We took the early morning train, which was nice and quiet. We were exhausted, but at least we had a whole day to spend in Helsinki and it wasn't wasted on the train.

David didn't sleep much on the way there, so that meant we could all crash and take naps once we arrived. The hotel got our room ready early in anticipation of our morning arrival, which was another blessing.

There is never enough time to do everything! I half-joked to Andrei that we were going to spend the time catching up on our sleep from the night before.

We headed to explore the bookstore first and got a few Moomintroll books as a remembrance of our trip.

After that we were ready for lunch/dinner and headed to a Japanese restaurant. The night was young, but we were tired. I was hoping to fit in some evening tea somewhere, but David fell asleep on the way back to the hotel. It was not even 7pm and he usually goes to bed at 10. It was almost 9pm in Russia, though. So much for our evening in Helsinki!

I decided to go to bed too, but then David woke up and continued to wake up several times throughout the night. So much for the comfy king-sized bed!

The breakfast buffet in the morning was delicious, and then we checked out and headed over to the Contemporary Art Museum. David was asleep again-apparently on Russian time, as it was only about 12 noon local time. So much for a nap in the train!

David missing a cultural experience

Our train ride back was pretty smooth despite David's rejected attempts to make friends with a rowdy group of Swedes. He still managed to flirt with one of our neighbors, and Andrei later rocked him to sleep for a pre-arrival nap.

Now we need to get David registered again for 6 more months. In the summer we'll probably make a trip to the U.S., and next February or March we'll be looking to take another registration trip. Ukraine doesn't look likely and we've done Finland and Estonia, so maybe we'll look for a new destination.

Being in Finland brought up temptation towards materialism.
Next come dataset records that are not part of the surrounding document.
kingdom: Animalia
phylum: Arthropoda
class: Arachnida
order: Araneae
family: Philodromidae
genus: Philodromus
I don't think it would feel that way if I hadn't lived in a poorer country. I feel the sort of hoarding tendencies rise up...we don't have that in Russia, so I should buy it, right? So many beautiful, high quality products. So many elevators for stroller navigation. A tram that moves so smoothly that it is almost noiseless as it moves across the tracks. Northern country and new language aside, I almost wanted to live there, after being in Russia. Yes, we "dream" of getting out of here sometimes. But I know these things are part illusion. There is no ideal place to live. And we have a Divine Trip Planner-He knows where we need to be.


Proof I was at a museum!

Comments

  1. Very interesting that you brought up the temptations to materialism that Helsinki offered. I experienced something of the opposite feeling when we were in Russia. Part of my desire not to go back to the US was just a feeling of peace that came over me without SO MUCH STUFF.
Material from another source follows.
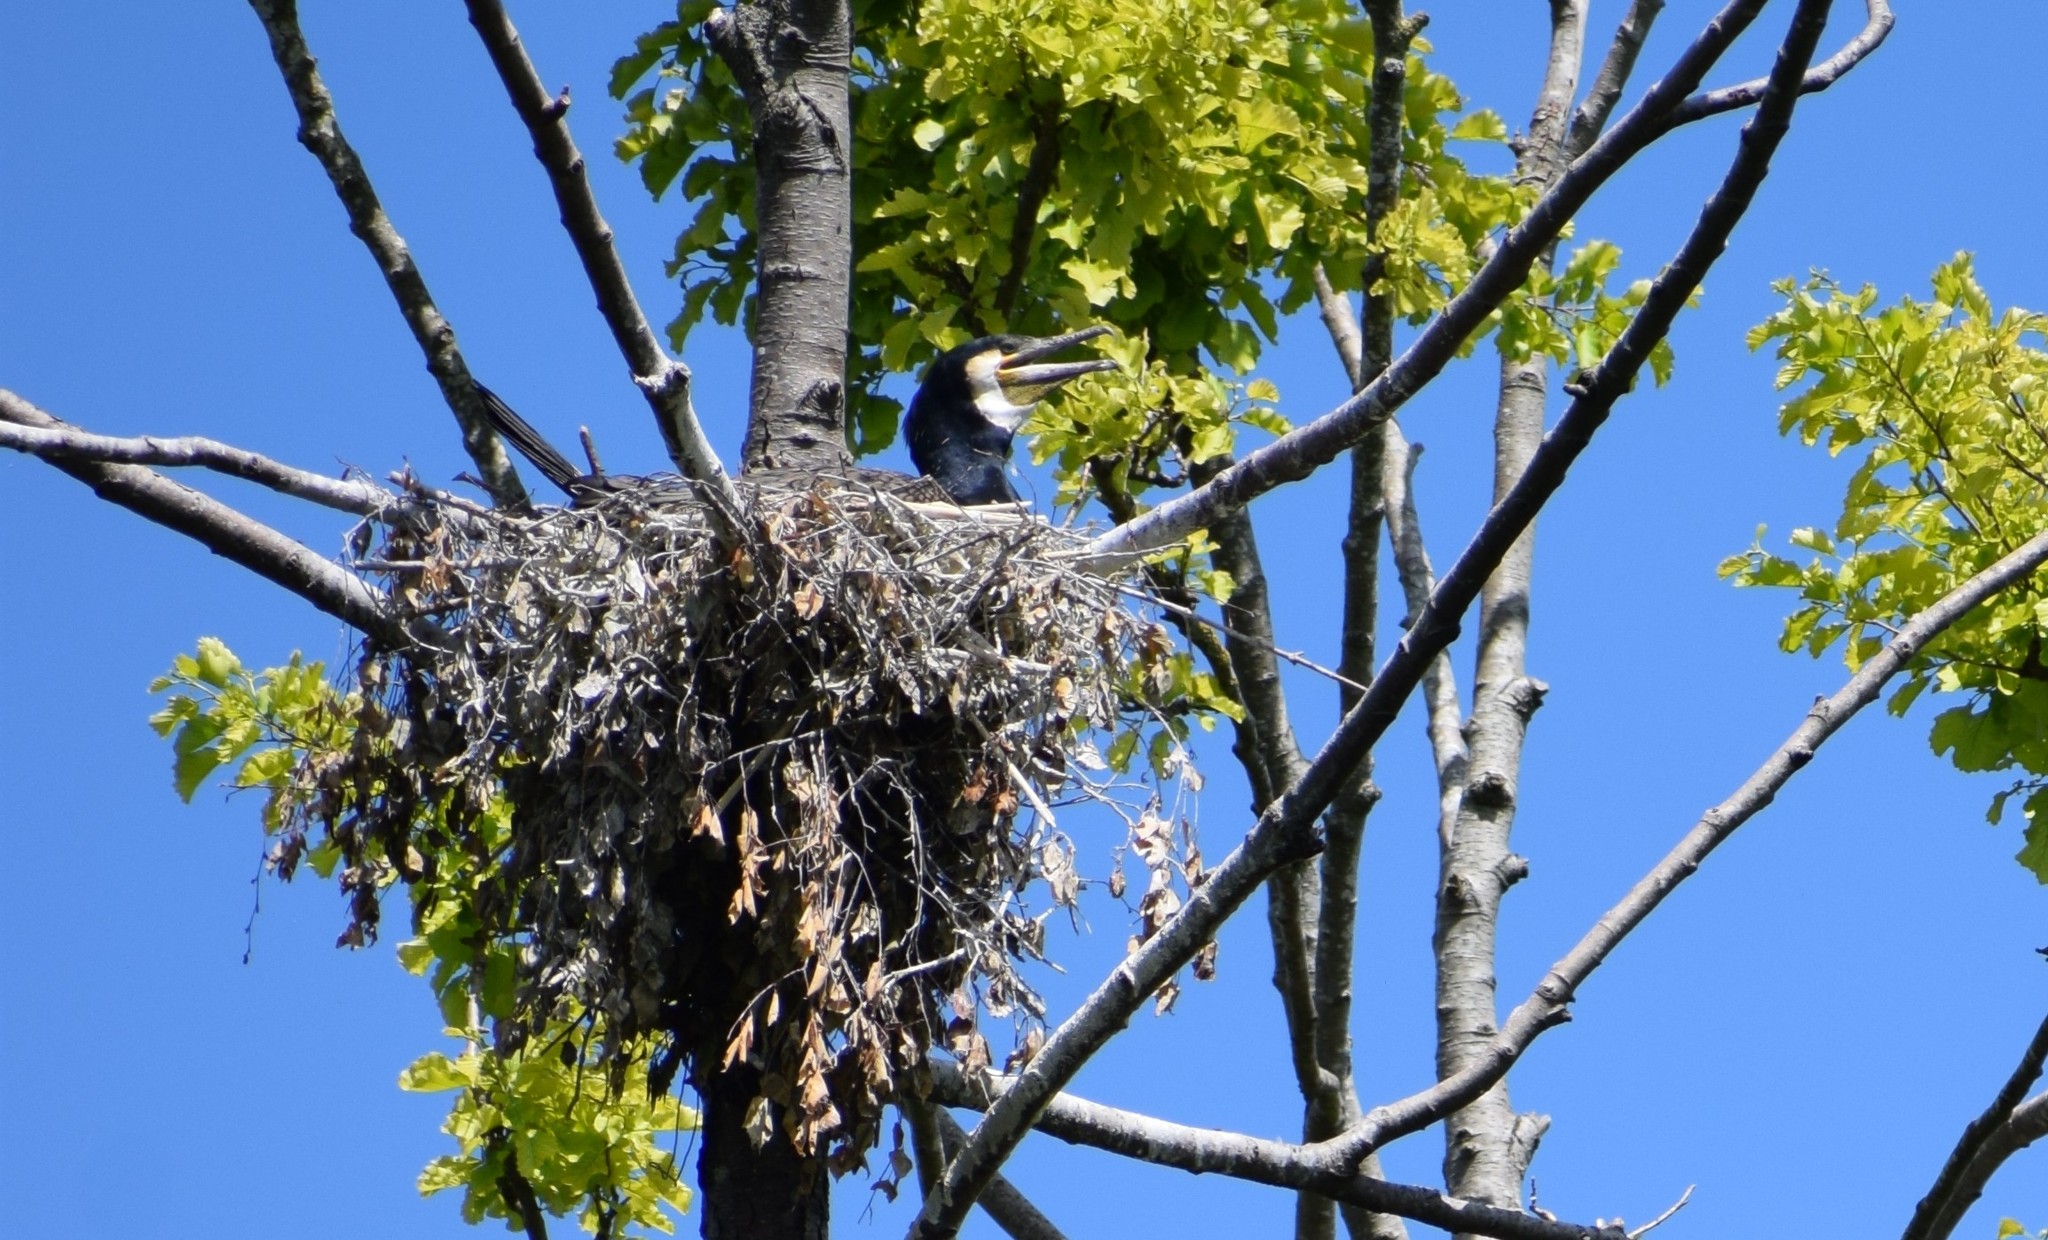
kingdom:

    I have to realize that part of the peacefulness is the lack of work and social commitments....but, frankly, the idea of living in a small and simple apartment, with storage too limited to have much STUFF was sooooo appealing.

    I guess we all want what we don't have. Do you feel that way when you come back to the states?

    ReplyDelete
  2. I enjoy the simplicity when I'm at a retreat or in a hotel room, for example. I like unpacking my few belongings and getting it set up. I like the IKEA compact floor plans. But I'm not good at throwing things out, so I do need storage space.

    I do tend to shop a lot when I'm in the States. There's no beating the prices or convenience. I buy our clothes for the year and I'm done with it. In Finland it's more "eye candy" and in the U.S. it's convenience. However, in the back of my mind I know there is a cost. The low prices are probably due to someone somewhere not getting a fair wage. Yet that is characteristic of designer clothing as well. So there's that.

    ReplyDelete
    Replies
    1. So true. I am REALLY bad at throwing things out, too. My delight in the hotel and apartment living, denies the reality of my personality. Everything has meaning for me....or if not that - it might be useful some day!